Trois siècles après sa disparition, le dodo, symbole de la fragilité des espèces face à l’Homme, pourrait retrouver la vie grâce aux avancées du génie génétique. L’entreprise américaine Colossal Biosciences annonce en effet une étape majeure dans ce projet ambitieux : la création de cellules germinales capables de donner naissance à des oiseaux présentant les caractéristiques du dodo.
Une avancée scientifique sans précédent
Colossal Biosciences, basée au Texas, a réussi pour la première fois à cultiver des cellules germinales primordiales de pigeon, des cellules considérées comme les précurseurs des spermatozoïdes et ovules. Ces cellules constituent la base du projet de dé-extinction du dodo. En parallèle, l’entreprise a développé des poulets génétiquement modifiés qui serviront de « substituts » pour accueillir ces cellules. Les pigeons Nicobar, les plus proches parents vivants du dodo, fourniront les gènes nécessaires pour guider le développement des caractéristiques spécifiques de l’oiseau disparu.
Beth Shapiro, directrice scientifique de Colossal, souligne l’importance de cette étape : « C’est un jalon crucial pour le projet Dodo, mais aussi pour la conservation des oiseaux en général. » Cette réussite technique marque le début d’une phase où les modifications génétiques pourraient progressivement transformer des poulets en porteurs d’éléments du génome du dodo.
Comment le dodo pourrait renaître
Le processus de « résurrection » repose sur une approche méthodique et sur plusieurs générations. Les cellules germinales cultivées sont modifiées pour inclure les gènes caractéristiques du dodo, puis injectées dans des embryons de poulets stériles. Ces poules produiront une progéniture capable de générer des œufs et du sperme comportant les traits génétiques du dodo. Au fil des générations, les scientifiques espèrent obtenir des oiseaux vivants qui reproduisent fidèlement l’apparence et certains comportements de l’espèce éteinte.
Ben Lamm, directeur général de Colossal, estime que les premiers résultats pourraient être visibles dans cinq à sept ans, bien plus rapidement que certaines projections initiales qui parlaient de plusieurs décennies. Pour maximiser les chances de succès, l’entreprise collabore avec des groupes de protection de la faune afin d’identifier des sites sûrs, exempts de prédateurs comme les rats, notamment sur l’île Maurice, dernier habitat naturel du dodo.
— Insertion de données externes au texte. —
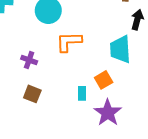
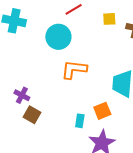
purple cross: (29, 60) -> (22, 95), moved

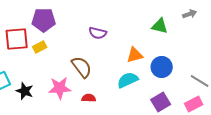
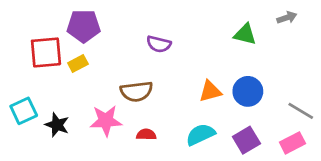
orange triangle: (135, 55) -> (210, 91), moved
brown semicircle: (82, 67) -> (136, 91), turned 120
cyan semicircle: (128, 80) -> (201, 135), moved

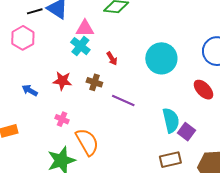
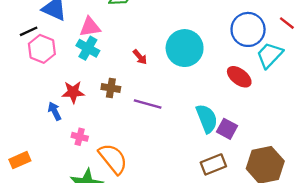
black line: (35, 11) -> (29, 31), moved
pink hexagon: (23, 38) -> (42, 49), moved
red arrow: (112, 59) -> (140, 57), moved
blue arrow: (30, 90) -> (55, 111), moved, turned 42

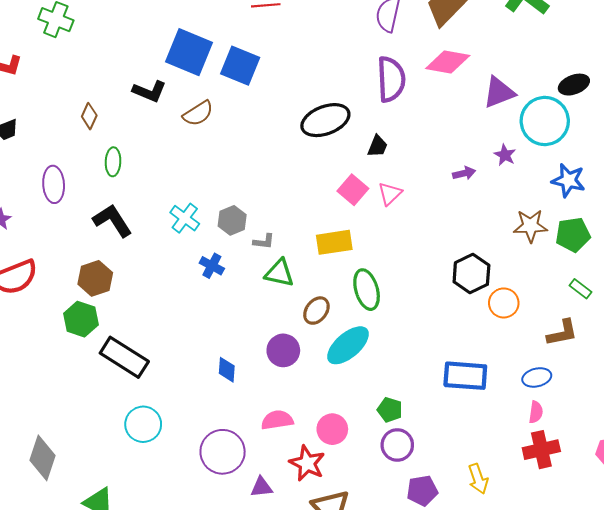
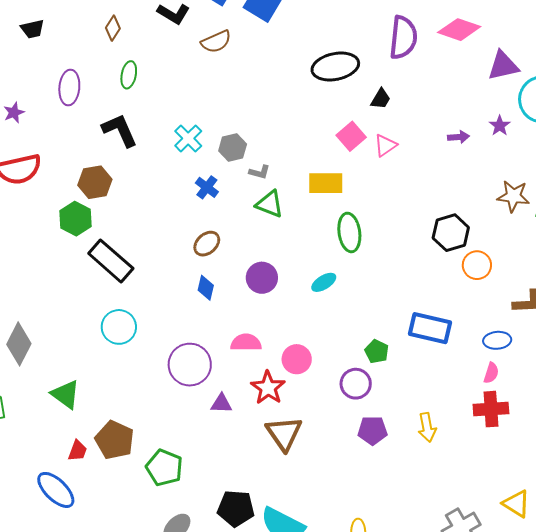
brown ellipse: (316, 311) -> (207, 244), moved
cyan ellipse: (348, 345) -> (324, 282), size x0.6
green pentagon: (390, 410) -> (377, 351), moved

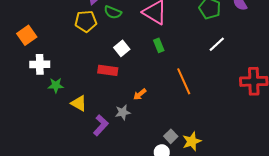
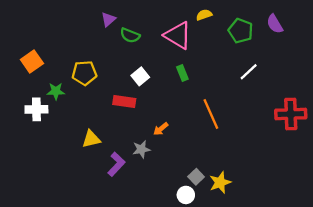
yellow pentagon: (86, 21) -> (84, 73), moved
white cross: (40, 64) -> (36, 109), moved
green star: (56, 85) -> (56, 91), moved
yellow triangle: (79, 103) -> (91, 139), turned -42

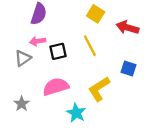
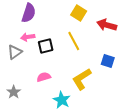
pink semicircle: (56, 87) -> (44, 77), size x0.6

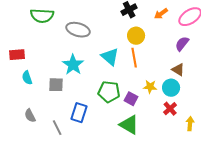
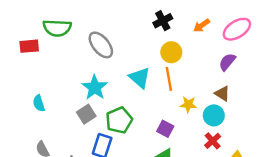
gray ellipse: (78, 30) -> (101, 45), turned 35
red rectangle: (17, 55) -> (29, 46), moved
gray square: (56, 85) -> (86, 114), moved, turned -35
yellow star: (150, 87) -> (188, 104), moved
green pentagon: (109, 92) -> (119, 120), moved, turned -30

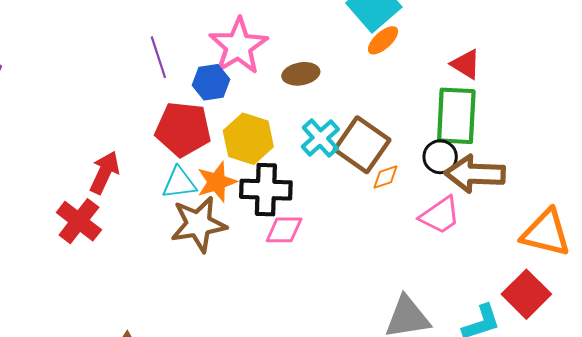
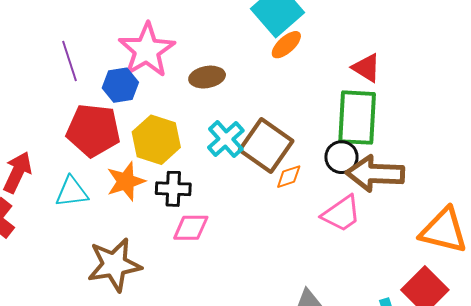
cyan triangle: (179, 183) -> (72, 192), moved
black cross: (266, 190) -> (173, 189), size x0.7
brown star: (199, 224) -> (114, 265), moved

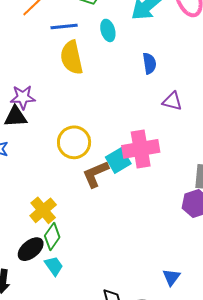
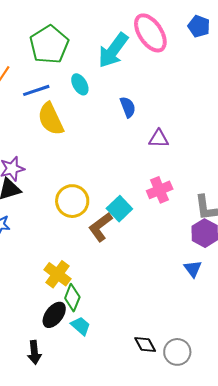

Un financement et un soutien massif
La dé-extinction du dodo s’inscrit dans un programme de recherche ambitieux et bien financé. Colossal a obtenu 150 millions de dollars en 2023, suivis d’un financement supplémentaire de 120 millions de dollars, portant le total à 555 millions de dollars. Ces ressources permettent de soutenir non seulement le projet Dodo, mais aussi d’autres initiatives visant à restaurer des espèces disparues, telles que le tigre de Tasmanie, le moa géant de Nouvelle-Zélande ou les mammouths laineux.
L’entreprise a également développé de nouvelles méthodes pour sauver des espèces menacées, comme les loups terribles, en utilisant des techniques d’assemblage du génome. Cette expertise montre que la dé-extinction n’est pas seulement théorique : elle repose sur des technologies de pointe déjà éprouvées sur d’autres espèces.
Débats éthiques et critiques
Si la perspective de voir le dodo renaître fascine, elle soulève aussi des questions éthiques. Certains critiques doutent de la possibilité de recréer un animal disparu, arguant que la reproduction exacte de l’espèce est impossible. Colossal précise que l’objectif n’est pas de produire un dodo génétiquement identique à 100 %, mais de créer des copies possédant ses caractéristiques principales.
Les défenseurs de l’environnement mettent également en garde contre les risques pour les espèces utilisées comme porteurs des cellules génétiques et l’impact potentiel sur les écosystèmes. La création d’un habitat sûr, sans prédateurs, et la protection des populations animales déjà existantes seront donc essentielles pour la réussite du projet.
Une vision pour l’avenir
Malgré les critiques, la dé-extinction du dodo représente un symbole puissant de ce que la science moderne peut accomplir. Elle illustre non seulement les progrès en génétique et en biotechnologie, mais aussi l’ambition de restaurer des espèces éteintes et de renforcer la conservation.
Si le projet aboutit, il pourrait transformer la manière dont nous concevons la conservation et offrir une deuxième chance à des espèces perdues depuis des siècles. Au-delà du dodo, ces techniques pourraient servir à protéger et à restaurer des écosystèmes entiers, ouvrant une nouvelle ère pour la biodiversité.
La question reste toutefois ouverte : la science pourra-t-elle vraiment redonner vie à un animal disparu depuis 300 ans, ou ne s’agira-t-il que d’une imitation génétiquement inspirée du dodo ? Le monde attend désormais les premières preuves tangibles, qui pourraient émerveiller et bouleverser à la fois scientifiques et grand public.